▸ **TO DO**
Extract all lines that hold "géotextile" from the records below.

▸ **DATA UNDER STUDY**

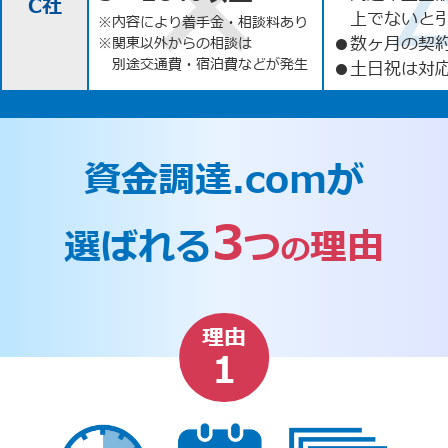
C社
上でないと
※内容により着手金・相談料あり
●
数ヶ月の契
※関東以外からの相談は
別途交通費・宿泊費などが発生
●
土日祝は対応
資金調達.comが
3
選ばれる
つ
理由
の
理由
1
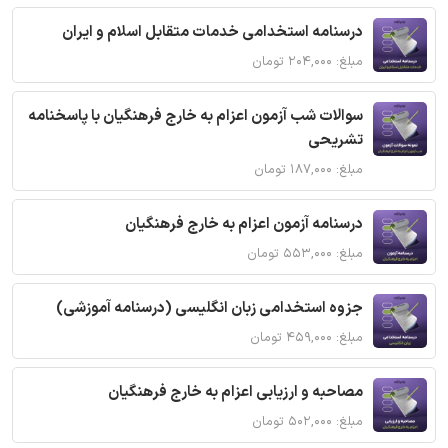
درسنامه استخدامی خدمات متقابل اسلام و ایران
مبلغ: ۲۰۴,۰۰۰ تومان
سوالات شب آزمون اعزام به خارج فرهنگیان با پاسخنامه
تشریحی
مبلغ: ۱۸۷,۰۰۰ تومان
درسنامه آزمون اعزام به خارج فرهنگیان
مبلغ: ۵۵۳,۰۰۰ تومان
جزوه استخدامی زبان انگلیسی (درسنامه آموزشی)
مبلغ: ۴۵۹,۰۰۰ تومان
مصاحبه و ارزیابی اعزام به خارج فرهنگیان
مبلغ: ۵۰۲,۰۰۰ تومان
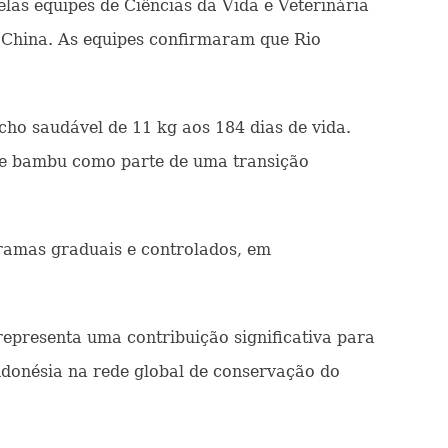
as equipes de Ciências da Vida e Veterinária
 China. As equipes confirmaram que Rio
o saudável de 11 kg aos 184 dias de vida.
de bambu como parte de uma transição
gramas graduais e controlados, em
representa uma contribuição significativa para
ndonésia na rede global de conservação do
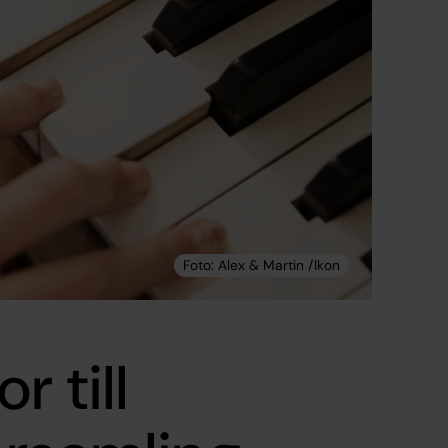
r till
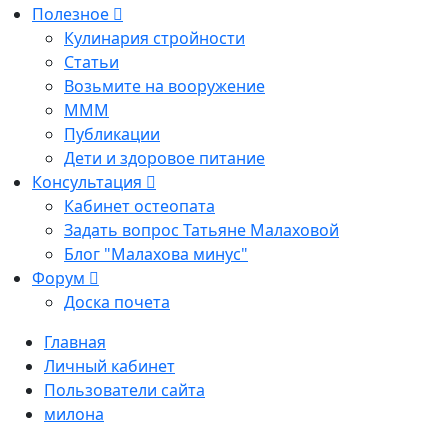
Полезное
Кулинария стройности
Статьи
Возьмите на вооружение
МММ
Публикации
Дети и здоровое питание
Консультация
Кабинет остеопата
Задать вопрос Татьяне Малаховой
Блог "Малахова минус"
Форум
Доска почета
Главная
Личный кабинет
Пользователи сайта
милона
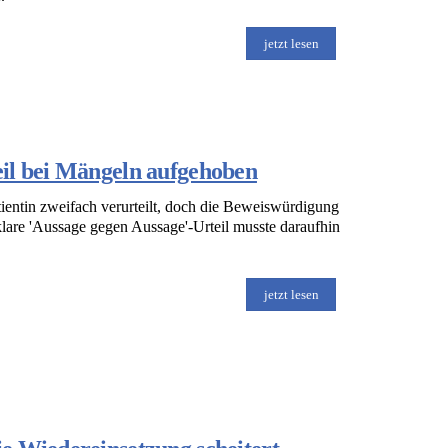
jetzt lesen
il bei Mängeln aufgehoben
ientin zweifach verurteilt, doch die Beweiswürdigung
klare 'Aussage gegen Aussage'-Urteil musste daraufhin
jetzt lesen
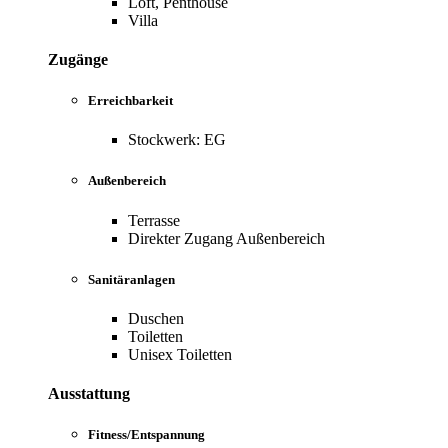
Loft, Penthouse
Villa
Zugänge
Erreichbarkeit
Stockwerk: EG
Außenbereich
Terrasse
Direkter Zugang Außenbereich
Sanitäranlagen
Duschen
Toiletten
Unisex Toiletten
Ausstattung
Fitness/Entspannung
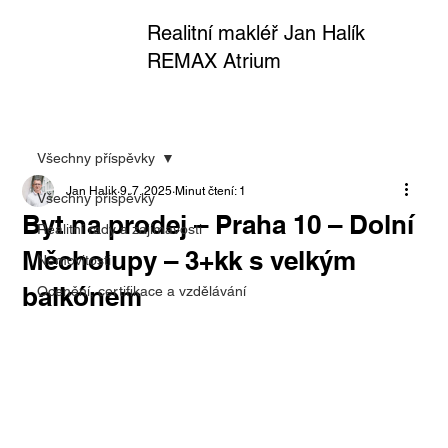
Realitní makléř Jan Halík
REMAX Atrium
Všechny příspěvky
Jan Halik
9. 7. 2025
Minut čtení: 1
Všechny příspěvky
Byt na prodej – Praha 10 – Dolní
Realitní rady a zajímavosti
Měcholupy – 3+kk s velkým
Nemovitosti
balkónem
Ocenění, certifikace a vzdělávání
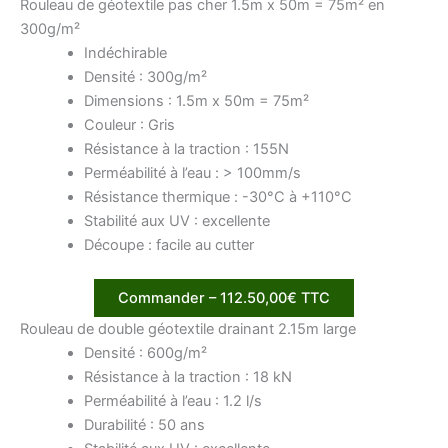
Rouleau de géotextile pas cher 1.5m x 50m = 75m² en
300g/m²
Indéchirable
Densité : 300g/m²
Dimensions : 1.5m x 50m = 75m²
Couleur : Gris
Résistance à la traction : 155N
Perméabilité à l’eau : > 100mm/s
Résistance thermique : -30°C à +110°C
Stabilité aux UV : excellente
Découpe : facile au cutter
Commander – 112.50,00€ TTC
Rouleau de double géotextile drainant 2.15m large
Densité : 600g/m²
Résistance à la traction : 18 kN
Perméabilité à l’eau : 1.2 l/s
Durabilité : 50 ans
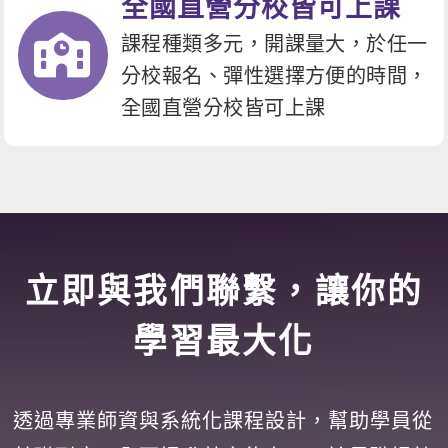
全國直營分校皆可上課
課程種類多元，開課量大，於任一
分校報名、彈性選擇方便的時間，
全國直營分校皆可上課
立即與我們聯繫，讓你的
學習最大化
透過專業師資與系統化課程設計，幫助學員從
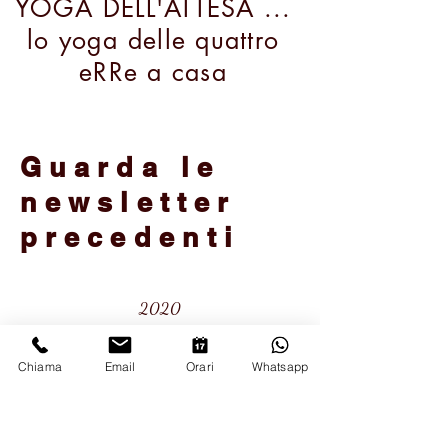
YOGA DELL'ATTESA ...
lo yoga delle quattro
eRRe a casa
Guarda le
newsletter
precedenti
2020
Novembre
2020 - nr. 1
Chiama
Email
Orari
Whatsapp
Dicembre 2020 - nr. 2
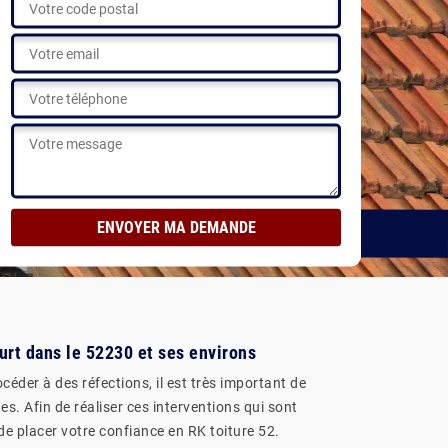
isations
ourt dans le 52230 et ses environs
céder à des réfections, il est très important de
s. Afin de réaliser ces interventions qui sont
de placer votre confiance en RK toiture 52.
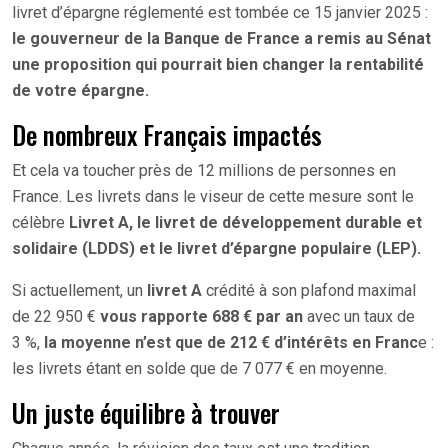
livret d’épargne réglementé est tombée ce 15 janvier 2025 :
le gouverneur de la Banque de France a remis au Sénat
une proposition qui pourrait bien changer la rentabilité
de votre épargne.
De nombreux Français impactés
Et cela va toucher près de 12 millions de personnes en
France. Les livrets dans le viseur de cette mesure sont le
célèbre
Livret A, le livret de développement durable et
solidaire (LDDS) et le livret d’épargne populaire (LEP).
Si actuellement, un
livret A
crédité à son plafond maximal
de 22 950 €
vous rapporte 688 € par an
avec un taux de
3 %,
la moyenne n’est que de 212 € d’intérêts en Franc
e :
les livrets étant en solde que de 7 077 € en moyenne.
Un juste équilibre à trouver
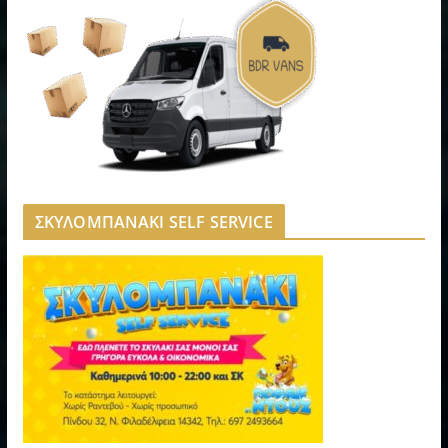
ΣΚΥΛΟΜΠΑΝΑΚΙ SELF SERVICE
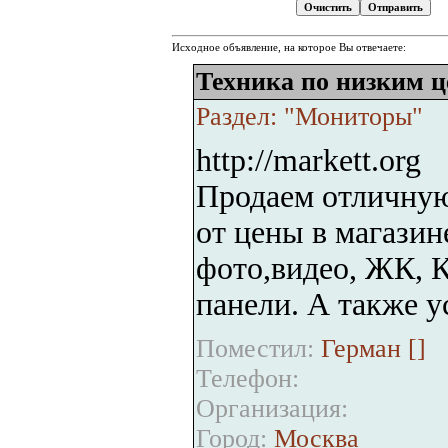
Исходное объявление, на которое Вы отвечаете:
Техника по низким 
Раздел: "Мониторы"
http://markett.org
Продаем отличную
от цены в магазин
фото,видео, ЖК,
панели. А также у
Поместил:
Герман [
]
Телефон:
Организация:
Город:
Москва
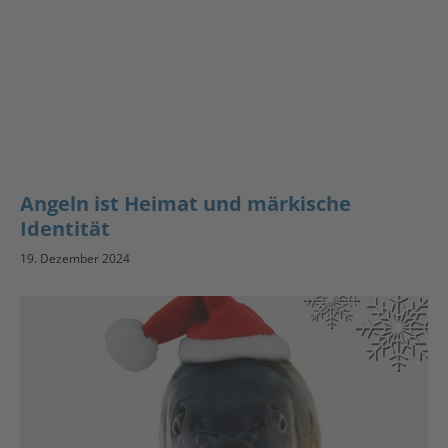
Angeln ist Heimat und märkische
Identität
19. Dezember 2024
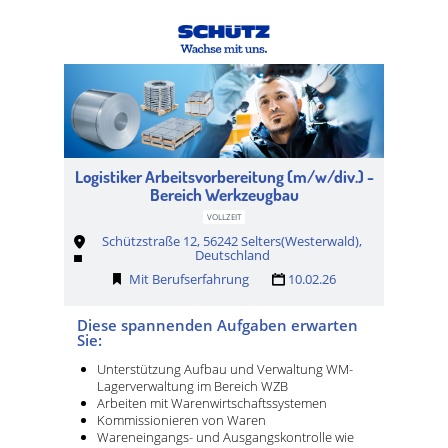
Logistiker Arbeitsvorbereitung (m/w/div.) -
Bereich Werkzeugbau
VOLLZEIT
Schützstraße 12, 56242 Selters(Westerwald),
Deutschland
Mit Berufserfahrung
10.02.26
Diese spannenden Aufgaben erwarten
Sie:
Unterstützung Aufbau und Verwaltung WM-
Lagerverwaltung im Bereich WZB
Arbeiten mit Warenwirtschaftssystemen
Kommissionieren von Waren
Wareneingangs- und Ausgangskontrolle wie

▸ **PROBLEM SOLUTION**
Rouleau de géotextile pas cher 1.5m x 50m = 75m² en
Rouleau de double géotextile drainant 2.15m large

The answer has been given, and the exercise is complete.